En graciant 21 anciens putschistes du coup d’État manqué de 2015, le capitaine Ibrahim Traoré ne se contente pas d’un geste de clémence. Il redéfinit, dans l’urgence sécuritaire, les contours mouvants de la fidélité militaire, à condition qu’elle serve désormais la République.
Dans l’Afrique des transitions militaires, où les priorités s’écrivent souvent à l’encre de l’urgence, chaque geste présidentiel vaut déclaration d’intention. En graciant, par décret, 21 anciens militaires condamnés pour leur implication dans le putsch manqué de 2015, le capitaine Ibrahim Traoré a fait davantage que tendre la main aux vaincus d’hier. Il a envoyé un signal politique aux alliés, un message tactique à ses ennemis, et un avertissement voilé à sa propre armée.
L’annonce, rendue publique le 31 mars, s’appuie sur une loi adoptée en décembre dernier. Elle accorde une grâce dite « amnistiante » à ceux ayant été poursuivis pour leur tentative de renversement du régime provisoire mis en place après la chute de Blaise Compaoré.
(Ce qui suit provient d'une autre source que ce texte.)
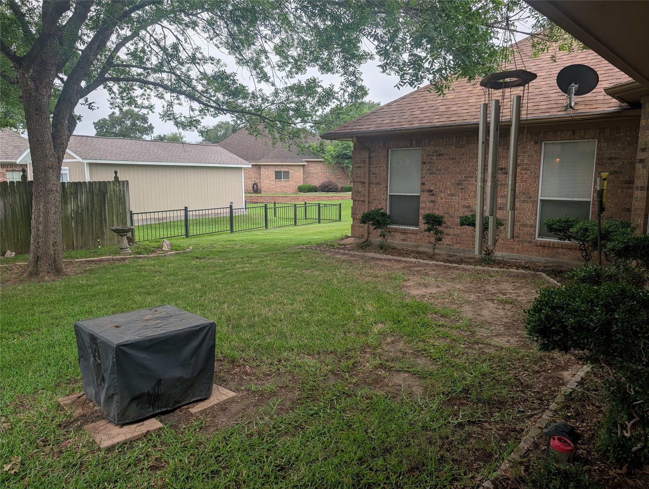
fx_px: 451
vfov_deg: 56.9
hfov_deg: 71.5
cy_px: 244
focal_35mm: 24
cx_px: 324
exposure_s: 1/108
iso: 25
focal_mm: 6.9
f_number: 1.68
À l’époque, les hommes de l’ex-Régiment de sécurité présidentielle avaient échoué à rétablir l’ancien ordre, battus en douze jours par les unités loyalistes. L’épisode, brutal, avait fait 14 morts et près de 270 blessés. Le verdict judiciaire, lui, était tombé en 2019 : « atteinte à la sûreté de l’État », « meurtres », « trahison ».
Une grâce sans effacement
Les bénéficiaires de cette faveur présidentielle – six officiers et quinze sous-officiers et soldats du rang – verront leur uniforme réattribué, mais sans carrière reconstruite, ni pension, ni indemnité. Le décret est formel. Il s’agit d’une réintégration, non d’une réhabilitation.
Ceux qui restent à l’écart – les généraux Gilbert Diendéré et Djibrill Bassolé, piliers de l’appareil Compaoré – incarnent la ligne rouge que Traoré refuse de franchir. Si l’on peut pardonner l’obéissance, on ne saurait effacer la planification.
À Ouagadougou, cette décision n’est pas née dans le confort de la paix. Elle répond à une réalité de terrain. Un pays en guerre ardue contre les groupes jihadistes et leurs sponsors étrangers. Le gouvernement burkinabè est en quête de combattants. Et dans cette guerre d’usure, les bras valides d’hier peuvent redevenir les fusils utiles de demain.
Comme l’a précisé le ministre de la Justice Edasso Rodrigue Bayala, ces anciens « putschistes » ne seront pas graciés gratuitement. Ils devront « manifester un engagement patriotique dans la reconquête du territoire » et « participer activement à la lutte contre le terrorisme ». En d’autres termes, prouver leur loyauté, non plus dans les discours, mais sur les champs de bataille.
Une mémoire recomposée, une loyauté réassignée
L’Afrique de l’Ouest a connu d’autres tentatives de recomposition sécuritaire à partir de fragments d’anciens régimes. La Côte d’Ivoire post-crise, le Tchad post-Habré, ou plus récemment, la Guinée en refonte militaire silencieuse. Partout, la même équation : transformer les rebelles d’hier en remparts d’aujourd’hui, sans que la mémoire collective ne se dissolve dans l’amnistie.
Ibrahim Traoré, lui, avance à pas calculés. À la croisée du pardon pragmatique et de la discipline de guerre. À l’image d’un pouvoir qui, pour durer, apprend à conjuguer verticalité, réversibilité et nécessité.
L’histoire dira si ces hommes, un jour traîtres, sauront être soldats. Et si cette grâce, accordée à défaut d’oubli, suffira à bâtir la loyauté de demain.